Mozambique President Filipe Nyusi has granted pardon to 25 citizens who were allegedly members of a terrorist group which has been staging attacks in the northern province of Cabo Delgado since 2017.
The 25 citizens were who were pardoned in a ceremony held in Nampula province Wednesday were said to have been recruited in the districts of Memba, Nacala-Porto, Mogovolas and Mogincual with promises of employment.
Nyusi said the pardoned citizens surrendered voluntarily in response to government appeals and pressure on the ground with military intervention by Mozambique, Rwanda and Southern African Development Community (SADC).
SADC member states are Angola, Botswana, Comoros, Democratic Republic of Congo, Eswatini, Lesotho and Madagascar.
Others are Malawi, Mauritius, Mozambique, Namibia, Seychelles, South Africa, Tanzania, Zambia and Zimbabwe.
The northern Cabo Delgado province has a population of 1,893,156 people spread over its 77,867km² in 16 districts.
Attacks on police stations
The attacks began in October 2017 on police stations in Mocimboa da Praia District, then spread to other districts in the northern part of Cabo Delgado, notably in Macomia, Palma and Nangade.
Islamic State-linked militants launched attacks on the north eastern coastal town of Palma on March 24, ransacked buildings and beheaded civilians.

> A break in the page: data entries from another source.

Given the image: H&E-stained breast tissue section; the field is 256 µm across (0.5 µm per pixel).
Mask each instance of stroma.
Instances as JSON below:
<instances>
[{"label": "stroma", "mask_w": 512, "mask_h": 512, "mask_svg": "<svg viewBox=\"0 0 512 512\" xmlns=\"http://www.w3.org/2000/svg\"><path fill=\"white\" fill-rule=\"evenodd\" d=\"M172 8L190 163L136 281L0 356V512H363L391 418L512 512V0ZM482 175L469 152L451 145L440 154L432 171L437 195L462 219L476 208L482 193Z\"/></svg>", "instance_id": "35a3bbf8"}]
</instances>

Known locally as Al-Shabaab — but with no relation to the Somali-based terror group by the same name — the militants in Cabo Delgado have launched a series of brazen raids on towns and villages in an apparent bid to establish an Islamic caliphate.
The deadly insurgency erupted in northern Mozambique near the Tanzanian border and led to the killing of thousands with hundreds of thousands being displaced.
Last month, Mozambique and Tanzania signed deals to fight terrorism.